::: ИСХОДНЫЙ ТЕКСТ

Мы сейчас – о «Крейцеровой сонате».
«А как замечательны последние сонаты Бетховена, особенно „fur Hammer Klavier“, который мы тут слышали!». Написано 11 сентября 1930 года в Ирпене.
БОРИС ПАСТЕРНАК. Письма к родителям и сестрам. Стр. 501. Может, сами сонаты были не так уж и хороши?
Пели птицы и бегали по лесным дорожкам под ногами.
«Имежду ними связь музыки, самой утонченной похоти чувств» (ТОЛСТОЙ Л. Крейцерова соната).
Кроме красот природы, которые доставались только им одним, и удодов, летящих только для их компании, природные явления – причем очень чувствительные, осязаемые – фокусировались на них при стечении публики, и становилось очевидно, что ОНИ, герои ИХ романов, ИХ мужья и личные соперники становились центром жизни огромного количества людей. Гвоздь в их сапоге ощущался всем миром явлением Фауста, а улыбка Зинаиды Николаевны вызывала овации тысячи ладоней. «Во время I'istesso tempo в й'тоИ'ном эпизоде этого произведения вспыхнула слепящая молния, прокатился гром, рванул ветер и полился дождь. Но дорвавшаяся до слушания Нейгауза киевская публика, подняв воротники и спешно раскрыв зонтики („Ах, простите, я вас задела!“ – „Нет, нет, ничего, не беспокойтесь!“), внимательно дослушала весь концерт. Но только он отзвучал и смолкли аплодисменты (на которые тоже ушло какое-то время и низверглось достаточно дождя), как все пустились в бегство. И мы тоже».

::::::
::: ФРАГМЕНТ НАБОРА ДАННЫХ

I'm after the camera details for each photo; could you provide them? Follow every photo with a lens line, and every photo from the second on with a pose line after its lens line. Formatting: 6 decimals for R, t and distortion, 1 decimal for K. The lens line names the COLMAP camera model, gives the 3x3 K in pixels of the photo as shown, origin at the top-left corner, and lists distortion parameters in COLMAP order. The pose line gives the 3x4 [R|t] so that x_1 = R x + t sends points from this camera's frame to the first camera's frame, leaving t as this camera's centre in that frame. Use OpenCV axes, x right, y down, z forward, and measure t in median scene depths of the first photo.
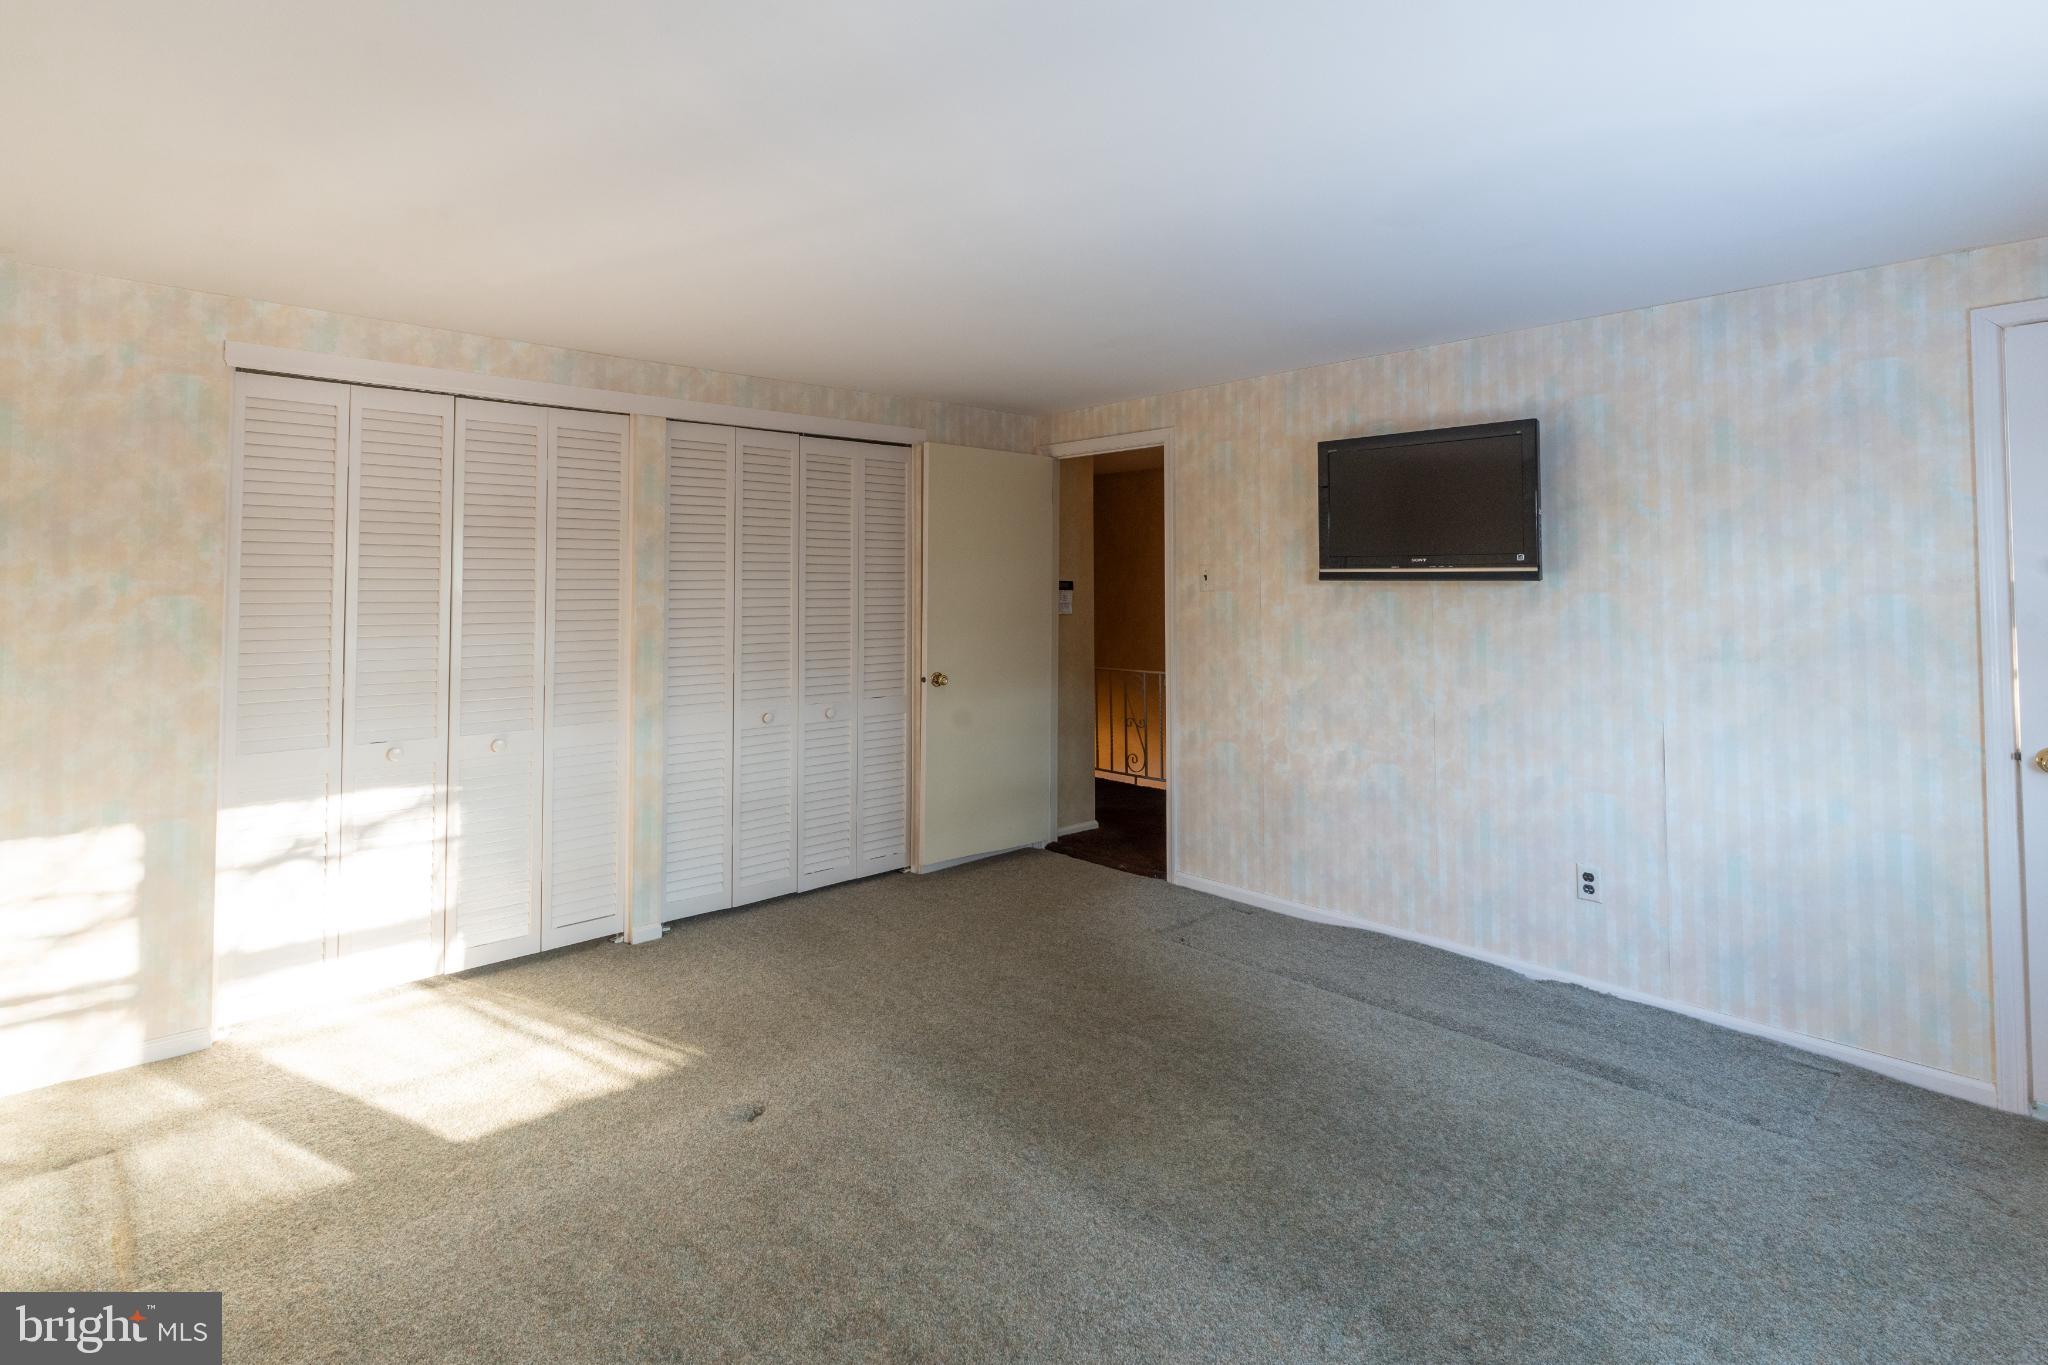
lens RADIAL K [[1042.8, 0, 1022.7], [0, 1042.8, 545.8], [0, 0, 1]] dist [-0.001822, -0.000850]
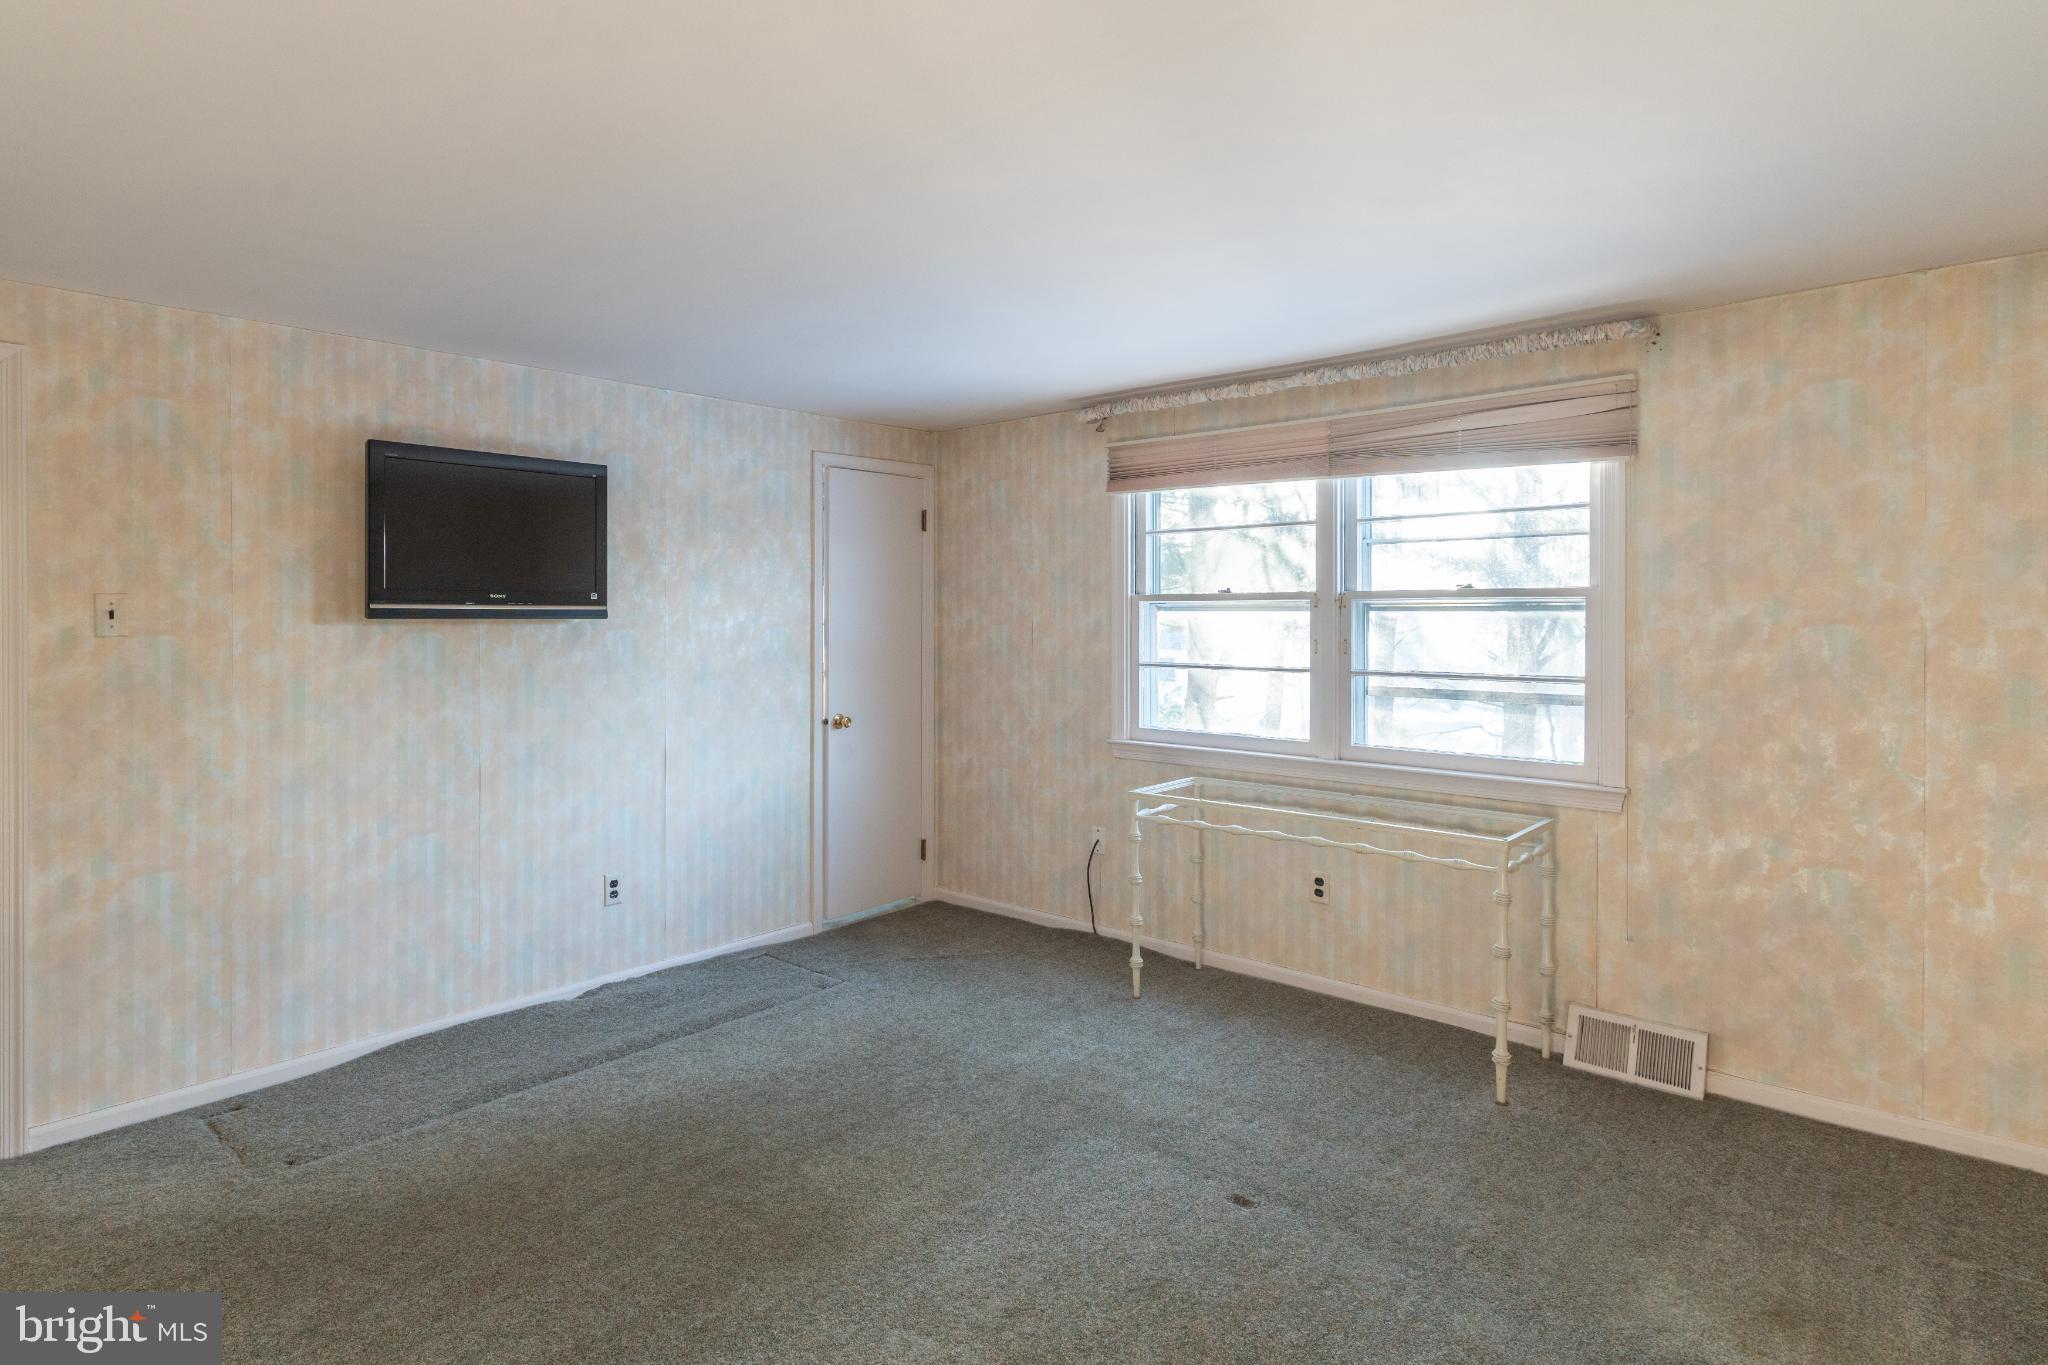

::::::

ВОПРОСЫ И ЗАДАНИЯ:
• A. Перепишите из исходного текста отрывок, который начинается словами «Мы сейчас –» и тянется вплоть до слов «уж и хороши?».
• B. Подхватите текст о концерте Нейгауза и допишите, что идет следом за последней фразой «И мы тоже».

ОТВЕТЫ К ЗАДАНИЯМ:
• A.
Мы сейчас – о «Крейцеровой сонате».
«А как замечательны последние сонаты Бетховена, особенно „fur Hammer Klavier“, который мы тут слышали!». Написано 11 сентября 1930 года в Ирпене.
БОРИС ПАСТЕРНАК. Письма к родителям и сестрам. Стр. 501. Может, сами сонаты были не так уж и хороши?

• B.
ВИЛЬМОНТН.Н. О Борисе Пастернаке. Воспоминания и мысли. Стр. 176.
Примечательно, что это было не в Москве, а в Киеве, впрочем, Нейгауз, как мотылек, опылял их страстями Россию даже и за Уралом. И главное – музыка, главное – Шопен. «Его творчество насквозь оригинально не из несходства с соперниками, а из сходства с натурою, с которой он писал. Оно всегда биографично не из эгоцентризма, а потому, что, подобно остальным великим реалистам, Шопен смотрел на свою жизнь как на орудие познания всякой жизни на свете и вел именно этот расточительно-личный и нерасчетливо-одинокий род существования» (ПАСТЕРНАК Б. Шопен).
Пастернак мог чувствовать себя центром мира со своей немаленькой любовью.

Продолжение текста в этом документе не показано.